Dia berpikir kalau dia memilih lulus. Kan kesempatan seperti ini bisa saja tidak terjadi lagi, jadi dia tetap berbisnis bahkan menjajaki masuk pasar ritel. Bayangan seorang Faldi adalah menjadi bisnisnya sampai go internasional. Pelan- pelan skripsi dikerjakan sembari berbisnis dan mengisi aneka acara seminar bisnis.

Sempat diprotes karena bisnisnya dianggap mengotori. Toh pada akhirnya, Faldi mendapatkan dukungan penuh dari keluarga. Apalagi ketika mereka menyadari prospek bisnis tengah dijalankannya. Berawal dari ide iseng kemudian mencoba dipasarkan ke sosial media, eh ternyata tanggapan orang melebihi harapan.

Ketika baru mulai beberapa minggu dengan sedikit foto. Tiba- tiba datang banyak orang dari televisi buat wawancara. Bisnis Faldi boleh dibilang mendapatkan promosi besar gratis. Dari televisi kemudian datang event organizer datang meminta bantuan buat mendekorasi dengan bahan lumut.

"Dekorasi ini saya dibayar Rp.10 juta sekali dekor," terangnya.

Dalam sebulan dia mampu menghasilkan 1000 buah. Dimana produk tersebut sudah dipajang di etalase Carrefur Kota Bandung. Bahkan dia diajak untuk mengikuti pameran ke Thailand dan Korea Selatan. Dia mengatakan produknya kebanyakan dibeli buat souvenir pernikahan.

Mengikuti pameran bisnis hingga berminggu, apa yang didapat adalah pesanan 500- 1000 buah buat untuk souvneri pernikahan.

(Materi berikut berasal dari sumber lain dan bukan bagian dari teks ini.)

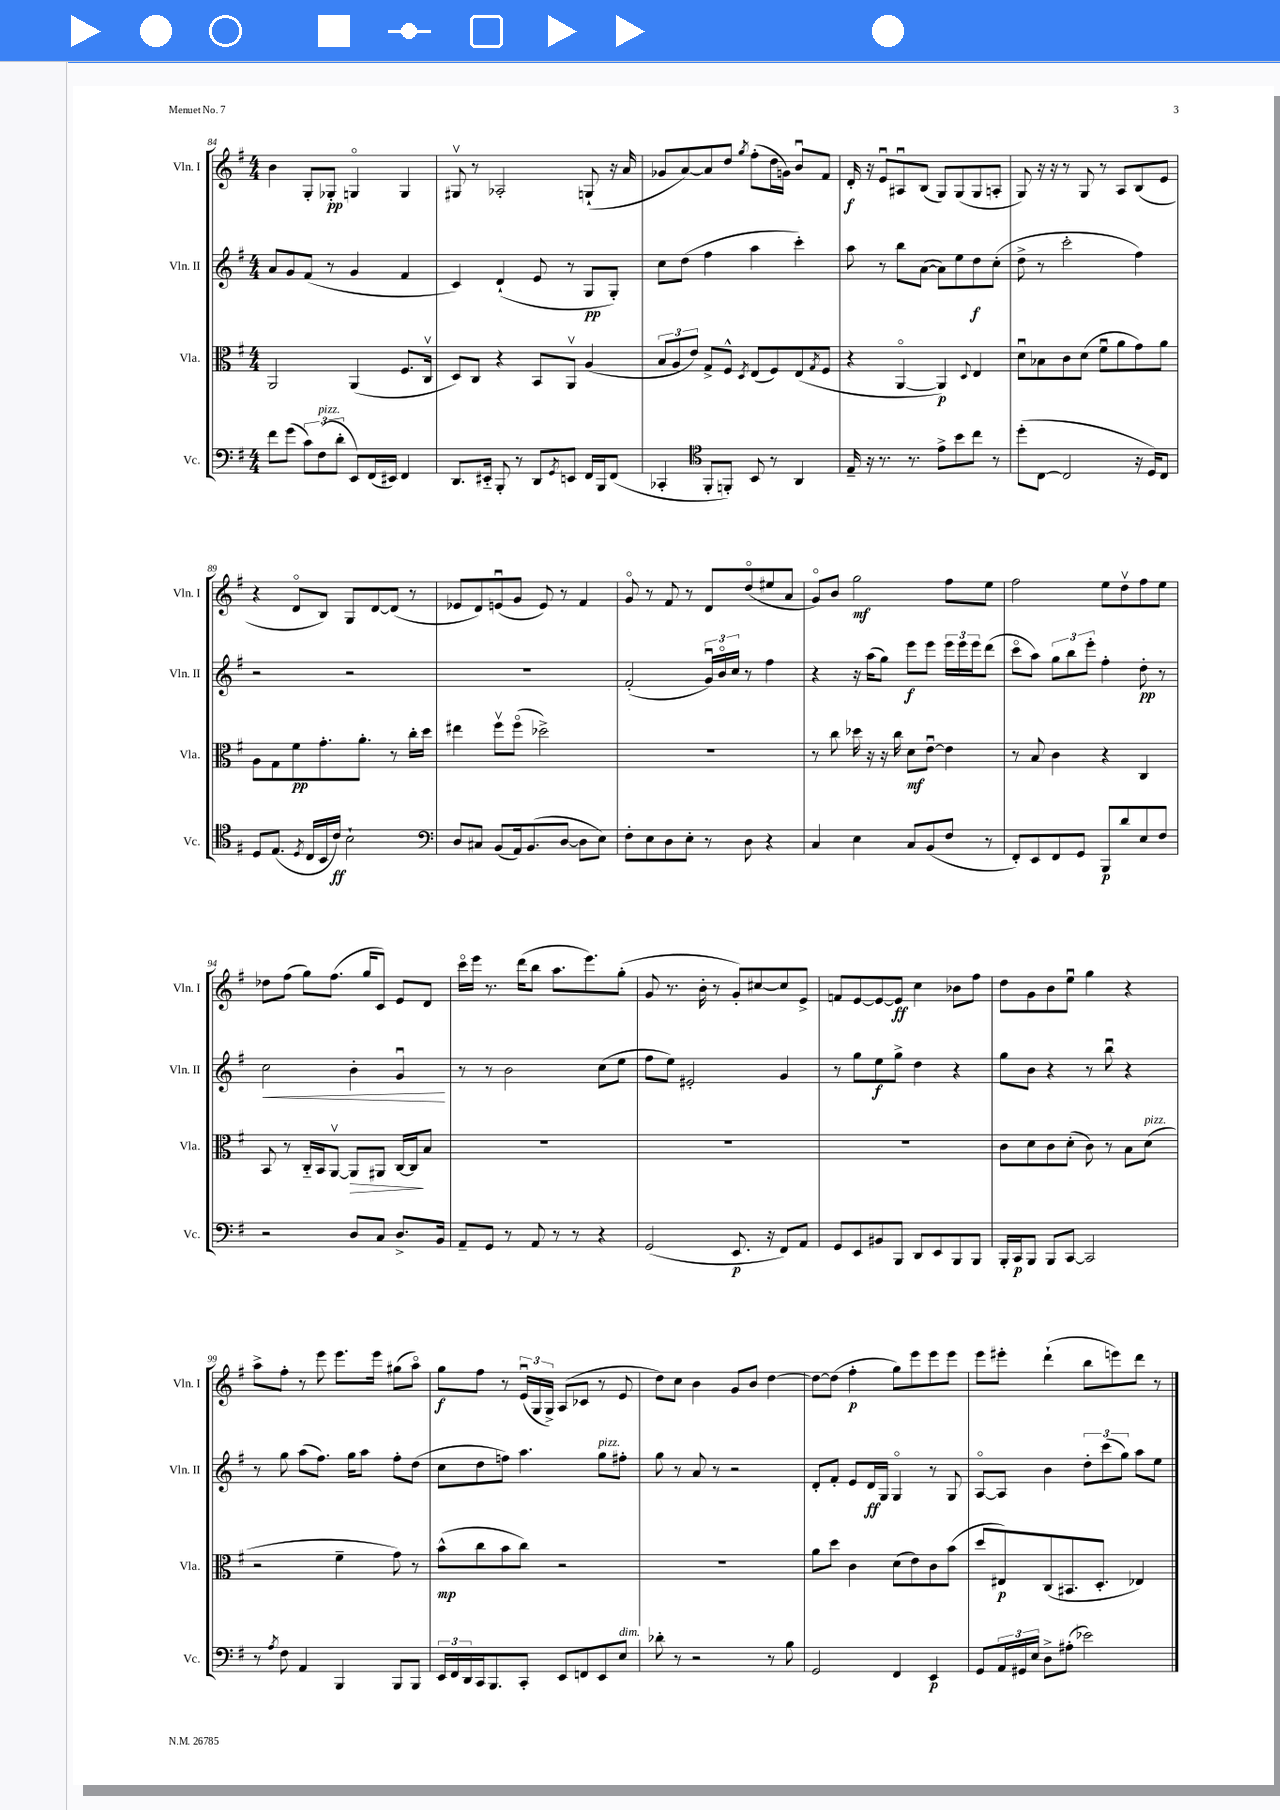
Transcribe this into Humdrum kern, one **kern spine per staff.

Penjualan yang terus meningkat maka ia mampu mengantungi omzet sampai Rp.50 juta dalam sebulan. Bahkan yang terbaru dia tengah menjajal proyek perpustakaan lumut di atasnya.

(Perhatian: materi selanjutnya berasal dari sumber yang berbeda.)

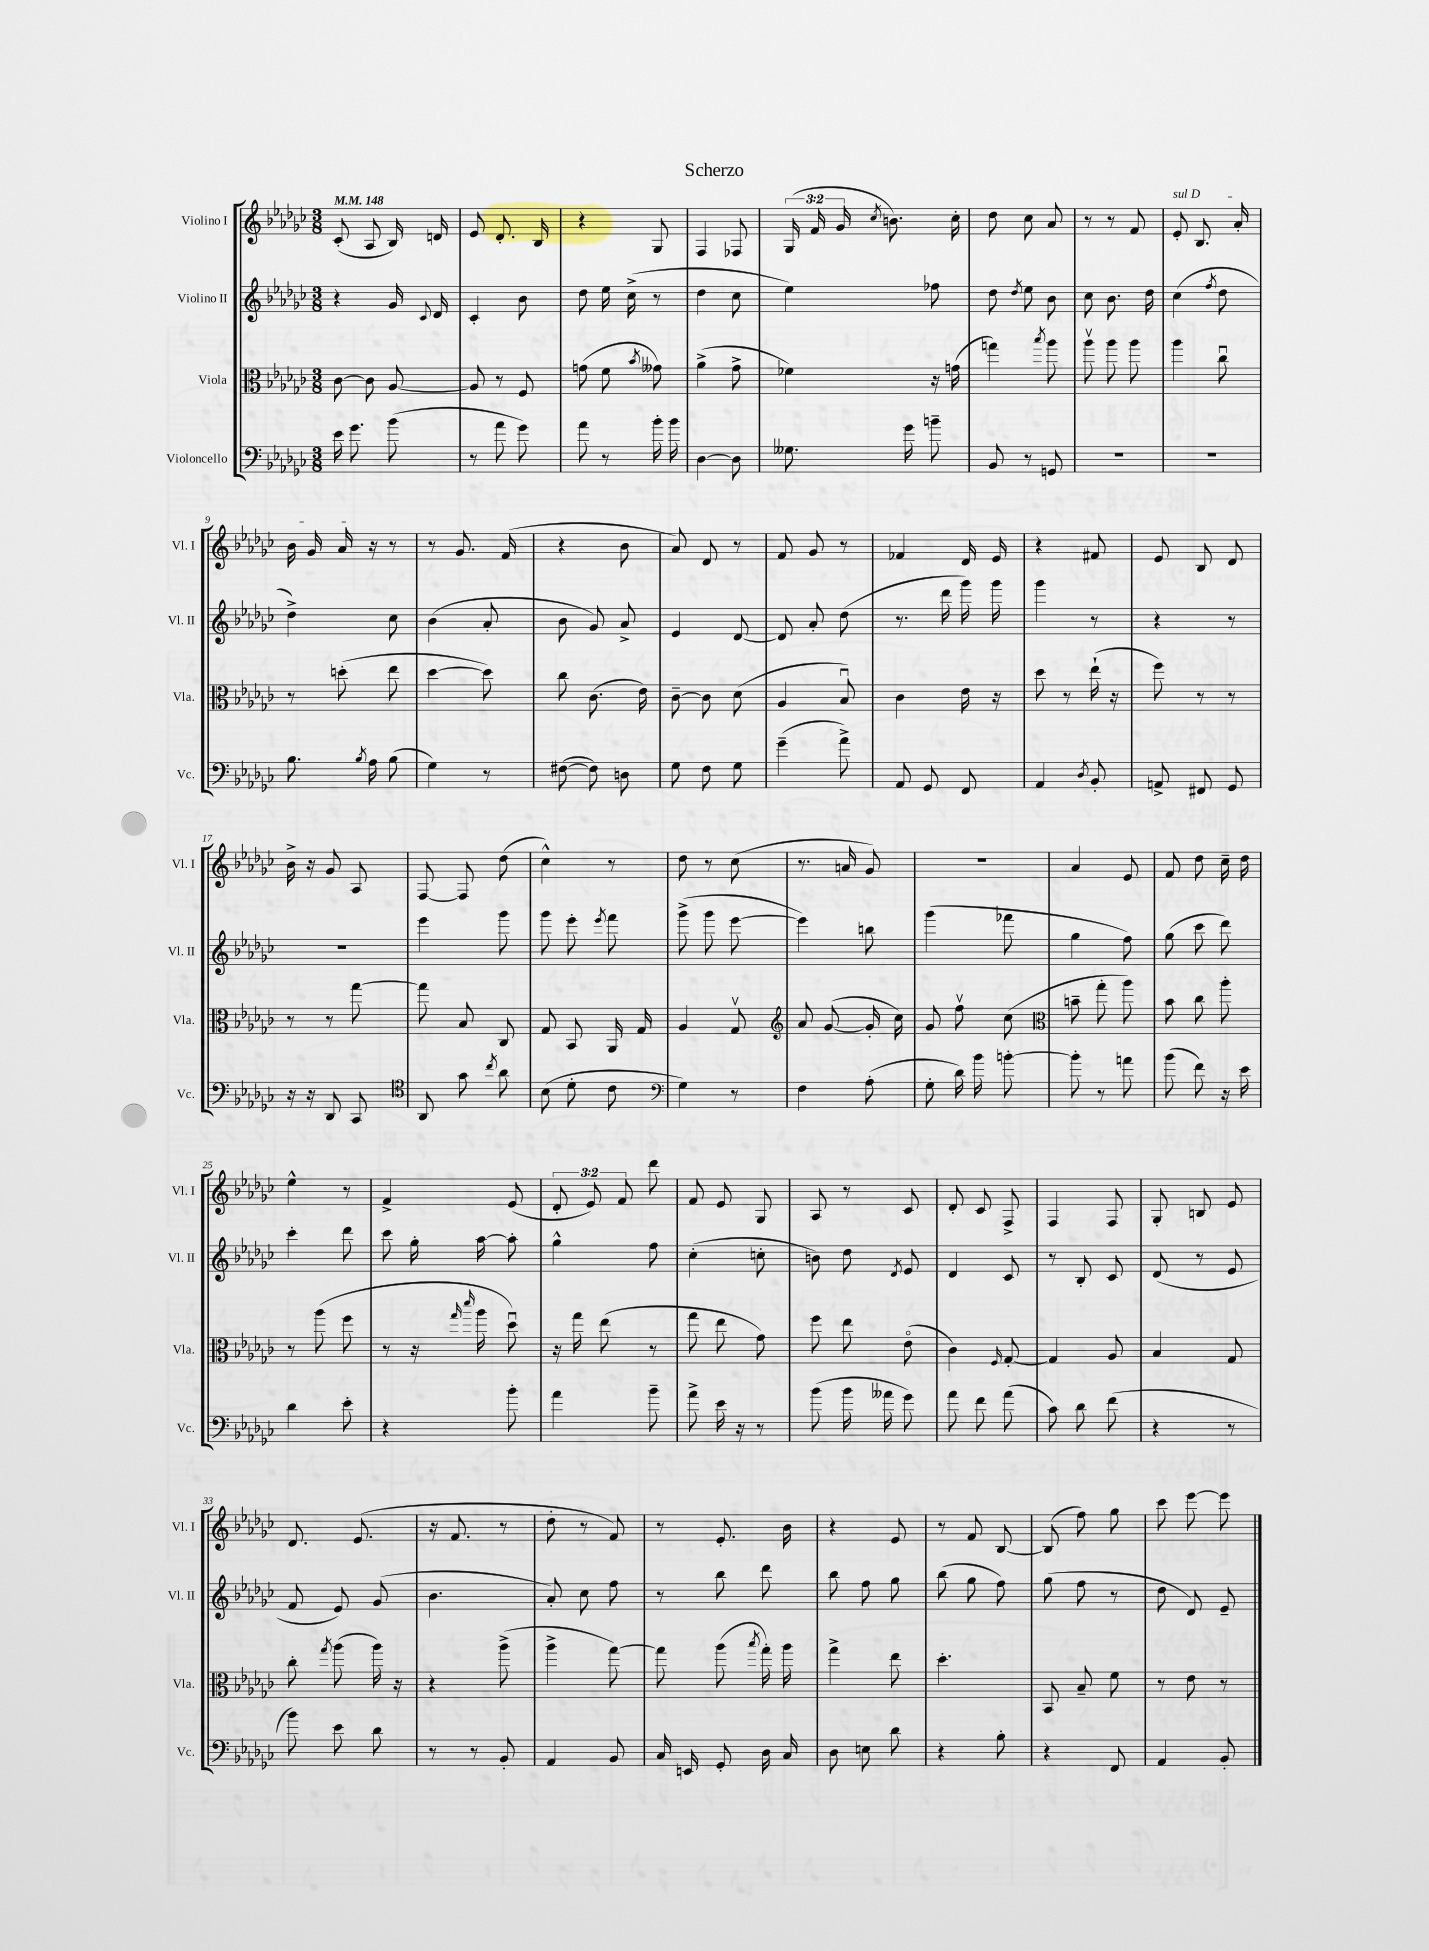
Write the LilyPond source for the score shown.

Penjualan dilakukan secara langsung, juga melalui online lewat www.plantercraftblog.com, dimana kamu bisa datang ke workshopnya di Jl. Sukagalih No. 58, Keluragan Cipedes, Kecamatan Sukajadi, Jawa Barat. Pemasaran lainnya yakni lewat Instagram Plantercraftbdg.

Perawatan lebih mudah menjadi pilihan orang dengan bisnis ini. Cukup bonekanya direndam air selama 3- 4 menit, oleh karenanya cocok buat media pendidikan anak- anak nih. Tidak berhenti di bisnis, dia juga mulai aktif di materi sosialnya, contohnya mengajak anak- anak belajar membuat boneka tanam lumut ini.

Sisi sosial lainnya, selain mempekerjakan pegawai, juga mengajak anak panti untuk mengerjakan produksi yang kemudian hasilnya disumbahkan. Tidak cuma memberikan uang tetapi juga ilmu pengetahuan. Saran buat pengusaha muda: Mulai lah berbisnis sejak usia dini, kan walaupun gagal masih disuport orang tua.